• Dataset excerpts
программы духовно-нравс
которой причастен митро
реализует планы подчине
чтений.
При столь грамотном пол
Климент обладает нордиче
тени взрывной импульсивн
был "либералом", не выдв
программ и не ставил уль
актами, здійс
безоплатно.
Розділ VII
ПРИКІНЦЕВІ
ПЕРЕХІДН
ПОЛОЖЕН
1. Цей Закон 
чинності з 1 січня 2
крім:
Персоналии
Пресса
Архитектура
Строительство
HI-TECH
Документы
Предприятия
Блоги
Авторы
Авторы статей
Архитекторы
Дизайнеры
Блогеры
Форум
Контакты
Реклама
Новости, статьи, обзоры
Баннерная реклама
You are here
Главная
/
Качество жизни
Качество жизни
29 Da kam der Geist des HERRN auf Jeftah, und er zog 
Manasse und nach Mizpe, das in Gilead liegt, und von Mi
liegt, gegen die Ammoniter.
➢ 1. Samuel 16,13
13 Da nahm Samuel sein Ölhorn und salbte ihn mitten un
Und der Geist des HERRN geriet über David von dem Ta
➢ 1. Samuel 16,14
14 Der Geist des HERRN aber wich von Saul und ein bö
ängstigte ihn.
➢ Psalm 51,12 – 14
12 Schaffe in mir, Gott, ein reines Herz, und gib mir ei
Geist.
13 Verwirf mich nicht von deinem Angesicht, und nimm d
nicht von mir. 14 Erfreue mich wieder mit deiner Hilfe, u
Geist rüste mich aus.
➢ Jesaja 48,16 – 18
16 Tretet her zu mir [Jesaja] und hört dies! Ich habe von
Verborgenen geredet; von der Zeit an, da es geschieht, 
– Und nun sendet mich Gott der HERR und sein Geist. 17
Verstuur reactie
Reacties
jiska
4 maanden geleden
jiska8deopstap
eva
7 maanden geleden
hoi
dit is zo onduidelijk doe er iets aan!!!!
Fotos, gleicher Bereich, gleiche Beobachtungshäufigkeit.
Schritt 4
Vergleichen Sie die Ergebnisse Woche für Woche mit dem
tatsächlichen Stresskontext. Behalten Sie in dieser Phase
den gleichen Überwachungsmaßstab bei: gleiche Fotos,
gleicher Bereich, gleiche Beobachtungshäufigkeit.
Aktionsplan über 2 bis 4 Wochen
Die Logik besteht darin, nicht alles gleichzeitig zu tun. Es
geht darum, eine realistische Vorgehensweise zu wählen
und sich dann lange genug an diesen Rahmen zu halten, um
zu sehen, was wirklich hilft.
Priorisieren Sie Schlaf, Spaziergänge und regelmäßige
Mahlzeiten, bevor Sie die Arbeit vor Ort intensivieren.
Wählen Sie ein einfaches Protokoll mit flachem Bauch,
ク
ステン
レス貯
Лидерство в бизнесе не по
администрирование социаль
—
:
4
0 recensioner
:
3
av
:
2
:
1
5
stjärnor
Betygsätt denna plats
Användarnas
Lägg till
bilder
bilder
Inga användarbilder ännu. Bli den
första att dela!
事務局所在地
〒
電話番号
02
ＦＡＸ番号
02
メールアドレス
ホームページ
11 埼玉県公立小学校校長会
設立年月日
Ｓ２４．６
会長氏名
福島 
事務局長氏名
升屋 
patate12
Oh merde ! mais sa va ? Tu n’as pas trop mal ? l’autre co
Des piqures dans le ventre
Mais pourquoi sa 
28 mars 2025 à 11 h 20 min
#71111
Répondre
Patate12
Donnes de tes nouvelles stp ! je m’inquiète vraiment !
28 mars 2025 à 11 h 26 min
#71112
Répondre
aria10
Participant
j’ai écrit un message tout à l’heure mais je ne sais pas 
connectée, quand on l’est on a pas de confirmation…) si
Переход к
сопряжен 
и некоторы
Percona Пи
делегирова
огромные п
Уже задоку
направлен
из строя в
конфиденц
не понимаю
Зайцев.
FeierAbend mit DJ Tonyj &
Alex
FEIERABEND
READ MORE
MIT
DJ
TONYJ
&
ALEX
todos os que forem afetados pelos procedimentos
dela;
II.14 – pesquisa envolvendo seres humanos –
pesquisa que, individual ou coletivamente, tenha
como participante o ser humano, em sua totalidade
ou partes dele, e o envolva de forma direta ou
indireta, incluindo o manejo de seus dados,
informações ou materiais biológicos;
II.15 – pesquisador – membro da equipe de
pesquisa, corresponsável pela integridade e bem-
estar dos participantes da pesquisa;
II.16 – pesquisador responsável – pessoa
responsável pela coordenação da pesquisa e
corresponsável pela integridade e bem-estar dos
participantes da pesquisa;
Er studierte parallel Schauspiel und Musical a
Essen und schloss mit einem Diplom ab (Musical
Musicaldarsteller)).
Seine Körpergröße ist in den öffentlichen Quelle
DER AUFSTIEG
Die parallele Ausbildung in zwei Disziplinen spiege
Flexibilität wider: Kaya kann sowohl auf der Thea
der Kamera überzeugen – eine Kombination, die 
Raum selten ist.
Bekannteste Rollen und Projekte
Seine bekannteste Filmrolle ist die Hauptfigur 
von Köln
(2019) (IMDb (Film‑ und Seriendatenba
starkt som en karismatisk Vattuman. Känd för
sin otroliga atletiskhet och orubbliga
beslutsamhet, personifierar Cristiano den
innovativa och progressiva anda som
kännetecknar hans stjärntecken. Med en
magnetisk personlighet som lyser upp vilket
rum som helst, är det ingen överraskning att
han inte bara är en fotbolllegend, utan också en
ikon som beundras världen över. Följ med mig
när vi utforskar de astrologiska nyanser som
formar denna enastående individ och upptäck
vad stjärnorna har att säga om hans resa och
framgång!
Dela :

• Task to complete
In the records above, each line with the string "participantes" should be copied.

• Solution to this task
estar dos participantes da pesquisa;
participantes da pesquisa;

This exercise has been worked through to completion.